What you will do:
Without including any images, set down the records below exactly.

START Data records

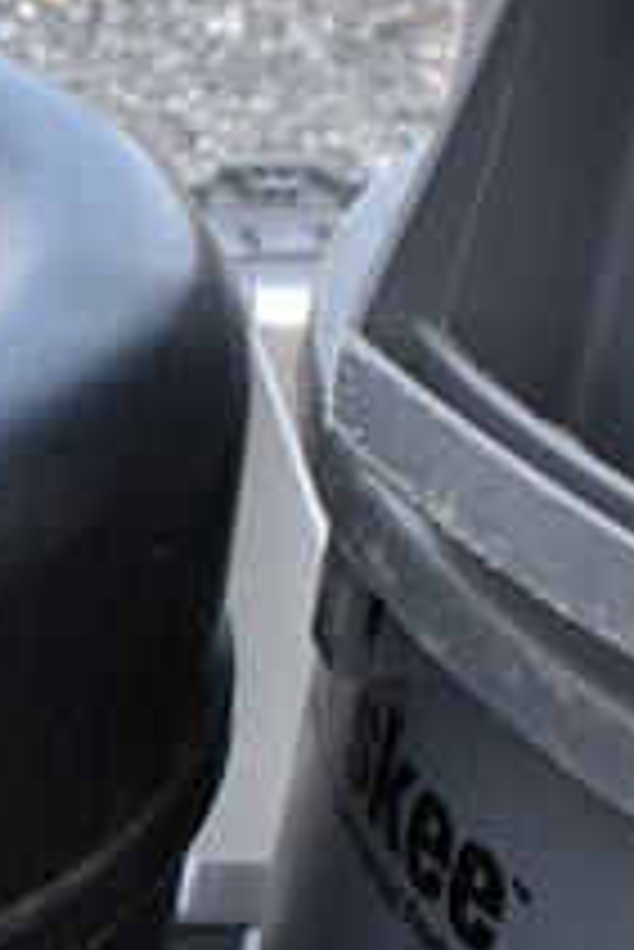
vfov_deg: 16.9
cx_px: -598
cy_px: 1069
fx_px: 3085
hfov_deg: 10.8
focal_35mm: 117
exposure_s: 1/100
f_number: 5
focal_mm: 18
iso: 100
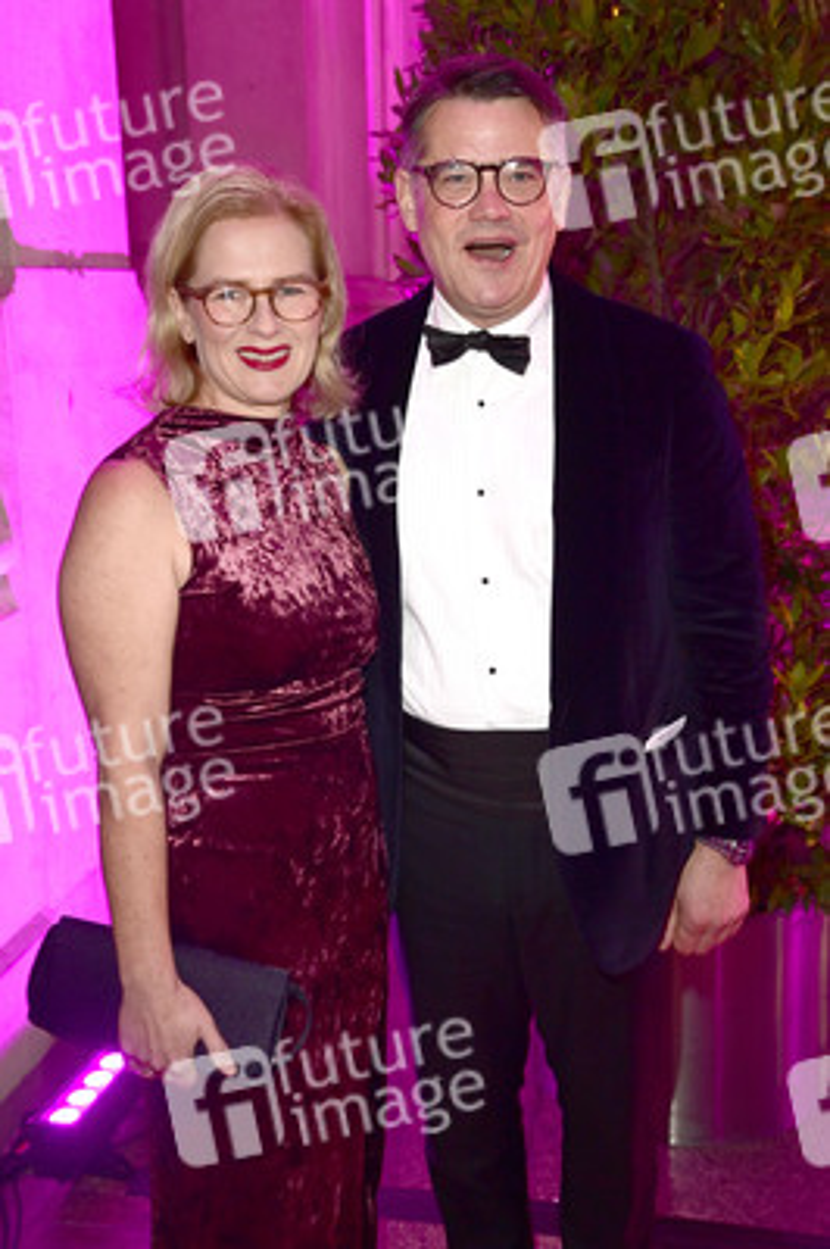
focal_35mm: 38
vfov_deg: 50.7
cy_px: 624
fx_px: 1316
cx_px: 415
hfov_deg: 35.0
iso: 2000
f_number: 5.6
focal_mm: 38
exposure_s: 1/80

END Data records

Exercise solution:
vfov_deg: 16.9
cx_px: -598
cy_px: 1069
fx_px: 3085
hfov_deg: 10.8
focal_35mm: 117
exposure_s: 1/100
f_number: 5
focal_mm: 18
iso: 100
focal_35mm: 38
vfov_deg: 50.7
cy_px: 624
fx_px: 1316
cx_px: 415
hfov_deg: 35.0
iso: 2000
f_number: 5.6
focal_mm: 38
exposure_s: 1/80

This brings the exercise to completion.